- Short-answer chart tasks
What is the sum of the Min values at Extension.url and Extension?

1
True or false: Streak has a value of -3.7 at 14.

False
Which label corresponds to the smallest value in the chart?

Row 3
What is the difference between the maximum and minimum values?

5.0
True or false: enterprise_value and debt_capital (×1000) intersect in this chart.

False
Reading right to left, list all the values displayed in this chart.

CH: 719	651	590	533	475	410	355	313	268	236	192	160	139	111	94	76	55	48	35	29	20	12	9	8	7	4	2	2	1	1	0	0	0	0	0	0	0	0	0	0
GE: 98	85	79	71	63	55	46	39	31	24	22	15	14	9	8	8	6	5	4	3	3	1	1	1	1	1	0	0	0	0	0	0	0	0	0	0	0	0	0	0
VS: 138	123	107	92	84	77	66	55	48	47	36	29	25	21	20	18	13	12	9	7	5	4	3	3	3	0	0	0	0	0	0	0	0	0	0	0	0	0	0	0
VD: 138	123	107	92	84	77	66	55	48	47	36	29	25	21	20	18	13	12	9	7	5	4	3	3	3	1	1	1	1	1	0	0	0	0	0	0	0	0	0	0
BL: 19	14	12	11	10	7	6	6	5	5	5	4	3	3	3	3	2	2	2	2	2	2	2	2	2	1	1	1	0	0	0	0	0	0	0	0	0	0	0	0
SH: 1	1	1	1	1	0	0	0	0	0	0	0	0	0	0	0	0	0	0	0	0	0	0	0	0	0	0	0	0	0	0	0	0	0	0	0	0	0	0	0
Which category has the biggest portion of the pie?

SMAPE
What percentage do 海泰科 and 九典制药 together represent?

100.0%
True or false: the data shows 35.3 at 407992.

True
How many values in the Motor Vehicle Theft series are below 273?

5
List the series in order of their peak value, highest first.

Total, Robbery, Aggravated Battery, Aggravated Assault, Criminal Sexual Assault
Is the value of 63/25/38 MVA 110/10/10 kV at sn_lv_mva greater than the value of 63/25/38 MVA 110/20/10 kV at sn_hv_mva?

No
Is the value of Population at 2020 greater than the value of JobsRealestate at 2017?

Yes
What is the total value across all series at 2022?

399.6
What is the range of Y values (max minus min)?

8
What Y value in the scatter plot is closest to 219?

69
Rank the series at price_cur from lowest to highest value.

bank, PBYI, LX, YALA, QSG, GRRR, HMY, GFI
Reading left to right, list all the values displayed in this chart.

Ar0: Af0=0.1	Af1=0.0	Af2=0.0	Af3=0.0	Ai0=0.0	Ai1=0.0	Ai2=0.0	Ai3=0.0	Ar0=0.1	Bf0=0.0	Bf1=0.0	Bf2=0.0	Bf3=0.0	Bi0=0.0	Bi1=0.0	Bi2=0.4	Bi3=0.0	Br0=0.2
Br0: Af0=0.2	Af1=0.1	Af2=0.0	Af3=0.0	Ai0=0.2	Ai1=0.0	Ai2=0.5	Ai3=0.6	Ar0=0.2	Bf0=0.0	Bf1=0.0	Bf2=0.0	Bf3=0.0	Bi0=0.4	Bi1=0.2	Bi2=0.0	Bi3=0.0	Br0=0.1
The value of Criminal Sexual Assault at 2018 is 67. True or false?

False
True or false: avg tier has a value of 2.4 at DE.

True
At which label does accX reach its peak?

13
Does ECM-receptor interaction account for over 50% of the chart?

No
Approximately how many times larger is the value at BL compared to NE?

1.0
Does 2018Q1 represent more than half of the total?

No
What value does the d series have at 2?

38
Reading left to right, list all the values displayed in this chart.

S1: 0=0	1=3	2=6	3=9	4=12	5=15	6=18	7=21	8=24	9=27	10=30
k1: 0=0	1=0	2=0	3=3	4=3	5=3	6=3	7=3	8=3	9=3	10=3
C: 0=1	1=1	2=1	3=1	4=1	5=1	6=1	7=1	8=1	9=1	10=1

- Try it
Please change "Reading left to right" to "Reading from left to right" wherever it occurs in the lines above. Leave everything else unchanged.

- Answer section
What is the sum of the Min values at Extension.url and Extension?

1
True or false: Streak has a value of -3.7 at 14.

False
Which label corresponds to the smallest value in the chart?

Row 3
What is the difference between the maximum and minimum values?

5.0
True or false: enterprise_value and debt_capital (×1000) intersect in this chart.

False
Reading right to left, list all the values displayed in this chart.

CH: 719	651	590	533	475	410	355	313	268	236	192	160	139	111	94	76	55	48	35	29	20	12	9	8	7	4	2	2	1	1	0	0	0	0	0	0	0	0	0	0
GE: 98	85	79	71	63	55	46	39	31	24	22	15	14	9	8	8	6	5	4	3	3	1	1	1	1	1	0	0	0	0	0	0	0	0	0	0	0	0	0	0
VS: 138	123	107	92	84	77	66	55	48	47	36	29	25	21	20	18	13	12	9	7	5	4	3	3	3	0	0	0	0	0	0	0	0	0	0	0	0	0	0	0
VD: 138	123	107	92	84	77	66	55	48	47	36	29	25	21	20	18	13	12	9	7	5	4	3	3	3	1	1	1	1	1	0	0	0	0	0	0	0	0	0	0
BL: 19	14	12	11	10	7	6	6	5	5	5	4	3	3	3	3	2	2	2	2	2	2	2	2	2	1	1	1	0	0	0	0	0	0	0	0	0	0	0	0
SH: 1	1	1	1	1	0	0	0	0	0	0	0	0	0	0	0	0	0	0	0	0	0	0	0	0	0	0	0	0	0	0	0	0	0	0	0	0	0	0	0
Which category has the biggest portion of the pie?

SMAPE
What percentage do 海泰科 and 九典制药 together represent?

100.0%
True or false: the data shows 35.3 at 407992.

True
How many values in the Motor Vehicle Theft series are below 273?

5
List the series in order of their peak value, highest first.

Total, Robbery, Aggravated Battery, Aggravated Assault, Criminal Sexual Assault
Is the value of 63/25/38 MVA 110/10/10 kV at sn_lv_mva greater than the value of 63/25/38 MVA 110/20/10 kV at sn_hv_mva?

No
Is the value of Population at 2020 greater than the value of JobsRealestate at 2017?

Yes
What is the total value across all series at 2022?

399.6
What is the range of Y values (max minus min)?

8
What Y value in the scatter plot is closest to 219?

69
Rank the series at price_cur from lowest to highest value.

bank, PBYI, LX, YALA, QSG, GRRR, HMY, GFI
Reading from left to right, list all the values displayed in this chart.

Ar0: Af0=0.1	Af1=0.0	Af2=0.0	Af3=0.0	Ai0=0.0	Ai1=0.0	Ai2=0.0	Ai3=0.0	Ar0=0.1	Bf0=0.0	Bf1=0.0	Bf2=0.0	Bf3=0.0	Bi0=0.0	Bi1=0.0	Bi2=0.4	Bi3=0.0	Br0=0.2
Br0: Af0=0.2	Af1=0.1	Af2=0.0	Af3=0.0	Ai0=0.2	Ai1=0.0	Ai2=0.5	Ai3=0.6	Ar0=0.2	Bf0=0.0	Bf1=0.0	Bf2=0.0	Bf3=0.0	Bi0=0.4	Bi1=0.2	Bi2=0.0	Bi3=0.0	Br0=0.1
The value of Criminal Sexual Assault at 2018 is 67. True or false?

False
True or false: avg tier has a value of 2.4 at DE.

True
At which label does accX reach its peak?

13
Does ECM-receptor interaction account for over 50% of the chart?

No
Approximately how many times larger is the value at BL compared to NE?

1.0
Does 2018Q1 represent more than half of the total?

No
What value does the d series have at 2?

38
Reading from left to right, list all the values displayed in this chart.

S1: 0=0	1=3	2=6	3=9	4=12	5=15	6=18	7=21	8=24	9=27	10=30
k1: 0=0	1=0	2=0	3=3	4=3	5=3	6=3	7=3	8=3	9=3	10=3
C: 0=1	1=1	2=1	3=1	4=1	5=1	6=1	7=1	8=1	9=1	10=1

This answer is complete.